Уже пять дней как квартал взят; красные штаны попадаются редко.
Поднимаюсь по лестнице. В квартире невообразимый шум и крик.
— Да, я капитан Летеррье, говорю вам, что ваш Вентра издох, как последний трус! Он ползал по земле, плакал, просил пощады... Я сам видел!
Тихонько стучу, мне открывает хозяйка.
— Это я, тише! Если вы меня прогоните, я погиб...
— Входите, господин Вентра.
…………………………….
XXXV
Вот уже несколько недель, как, забившись в свою дыру, я жду случая проскользнуть у них между пальцев.
Но удастся ли мне это?.. Не знаю.
Два раза я чуть было не выдал себя. Соседи могли видеть мою высунувшуюся из окна голову с бледным, как у утопленника, лицом.
Все равно! Возьмут — так возьмут!
Теперь моя совесть спокойна.
Обратив взор к горизонту, на столб Сатори[219] — нашу Голгофу — я много передумал в своем уединении и знаю теперь, что жестокости толпы — это преступления честных людей, и я не тревожусь больше за свою память, закопченную в пороховом дыму и запятнанную запекшейся кровью.
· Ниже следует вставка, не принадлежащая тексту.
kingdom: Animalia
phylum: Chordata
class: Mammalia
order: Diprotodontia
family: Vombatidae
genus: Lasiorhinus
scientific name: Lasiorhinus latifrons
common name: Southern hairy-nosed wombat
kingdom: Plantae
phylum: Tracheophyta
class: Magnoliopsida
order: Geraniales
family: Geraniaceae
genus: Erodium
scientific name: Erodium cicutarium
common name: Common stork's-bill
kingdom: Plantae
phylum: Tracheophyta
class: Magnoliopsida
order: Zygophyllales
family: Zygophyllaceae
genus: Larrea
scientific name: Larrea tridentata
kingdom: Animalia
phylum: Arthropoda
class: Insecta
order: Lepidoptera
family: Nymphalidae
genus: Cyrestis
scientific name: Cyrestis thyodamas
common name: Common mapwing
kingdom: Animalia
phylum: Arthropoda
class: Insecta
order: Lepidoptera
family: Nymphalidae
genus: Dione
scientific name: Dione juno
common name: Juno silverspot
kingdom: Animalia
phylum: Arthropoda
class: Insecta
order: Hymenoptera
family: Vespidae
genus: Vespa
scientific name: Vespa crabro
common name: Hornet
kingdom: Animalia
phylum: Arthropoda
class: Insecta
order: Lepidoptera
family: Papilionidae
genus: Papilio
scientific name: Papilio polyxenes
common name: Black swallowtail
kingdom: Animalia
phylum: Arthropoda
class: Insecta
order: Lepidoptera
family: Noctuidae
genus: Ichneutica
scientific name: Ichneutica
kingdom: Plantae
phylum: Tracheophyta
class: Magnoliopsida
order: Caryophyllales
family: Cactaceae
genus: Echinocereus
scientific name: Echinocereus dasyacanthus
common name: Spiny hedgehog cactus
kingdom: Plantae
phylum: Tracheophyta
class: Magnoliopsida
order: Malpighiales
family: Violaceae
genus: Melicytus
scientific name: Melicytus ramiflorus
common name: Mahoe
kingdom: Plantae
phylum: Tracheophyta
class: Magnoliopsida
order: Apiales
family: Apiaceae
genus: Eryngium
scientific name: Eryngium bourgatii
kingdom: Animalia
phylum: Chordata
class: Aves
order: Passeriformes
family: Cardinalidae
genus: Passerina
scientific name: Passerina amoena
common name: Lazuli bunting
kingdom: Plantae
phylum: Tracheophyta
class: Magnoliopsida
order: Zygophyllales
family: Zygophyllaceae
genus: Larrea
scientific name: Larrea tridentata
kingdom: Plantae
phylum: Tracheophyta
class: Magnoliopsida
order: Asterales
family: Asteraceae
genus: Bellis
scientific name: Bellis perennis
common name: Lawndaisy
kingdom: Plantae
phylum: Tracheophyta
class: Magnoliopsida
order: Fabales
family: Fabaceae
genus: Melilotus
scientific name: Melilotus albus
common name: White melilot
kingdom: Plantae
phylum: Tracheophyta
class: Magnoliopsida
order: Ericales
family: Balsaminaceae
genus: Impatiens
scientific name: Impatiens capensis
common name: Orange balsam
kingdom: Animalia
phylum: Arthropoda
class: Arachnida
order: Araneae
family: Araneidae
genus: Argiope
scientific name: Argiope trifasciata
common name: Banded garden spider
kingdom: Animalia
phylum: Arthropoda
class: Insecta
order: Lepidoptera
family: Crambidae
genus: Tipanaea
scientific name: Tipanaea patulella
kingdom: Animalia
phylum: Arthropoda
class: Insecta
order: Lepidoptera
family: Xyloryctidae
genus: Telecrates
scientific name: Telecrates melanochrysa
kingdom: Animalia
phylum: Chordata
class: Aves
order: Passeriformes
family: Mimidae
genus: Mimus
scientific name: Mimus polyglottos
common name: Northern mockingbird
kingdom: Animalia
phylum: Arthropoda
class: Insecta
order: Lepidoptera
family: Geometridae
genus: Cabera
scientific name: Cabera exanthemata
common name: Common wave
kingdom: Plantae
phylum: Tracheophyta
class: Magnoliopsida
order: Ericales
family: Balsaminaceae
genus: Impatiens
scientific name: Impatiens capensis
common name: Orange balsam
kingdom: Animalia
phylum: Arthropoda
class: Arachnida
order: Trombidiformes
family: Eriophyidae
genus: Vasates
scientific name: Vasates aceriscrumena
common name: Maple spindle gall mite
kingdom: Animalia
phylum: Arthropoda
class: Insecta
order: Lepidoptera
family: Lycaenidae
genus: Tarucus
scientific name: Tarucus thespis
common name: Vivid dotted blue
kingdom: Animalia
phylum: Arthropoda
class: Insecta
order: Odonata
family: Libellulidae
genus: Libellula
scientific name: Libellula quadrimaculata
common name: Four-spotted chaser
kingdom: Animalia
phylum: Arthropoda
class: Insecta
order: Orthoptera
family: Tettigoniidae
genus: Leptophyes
Время омоет ее, и имя мое сохранится в мастерской социальных войн как имя рабочего, который не был бездельником.
Моя злоба утихла — у меня все же был свой счастливый час.
Сколько других детей, как и я подвергавшихся побоям, сколько других бакалавров, голодавших, подобно мне, сошли в могилу, так и не получив отмщения за свою мрачную юность!
А ты — ты собрал свои лишения и горести и повел свой взвод новобранцев на восстание, ставшее великой федерацией страданий.
На что же ты жалуешься?
Это — правда. Так пусть же придут за мной, пусть солдаты заряжают свои ружья, — я готов.
……………………………………
Я только что перешел пограничный ручей.
Я вырвался от них и снова могу быть с народом, если народ будет брошен на улицу и вовлечен в борьбу.
Смотрю на небо, в ту сторону, где Париж.
Оно ярко-синее, с красными облаками — точно огромная блуза, залитая кровью.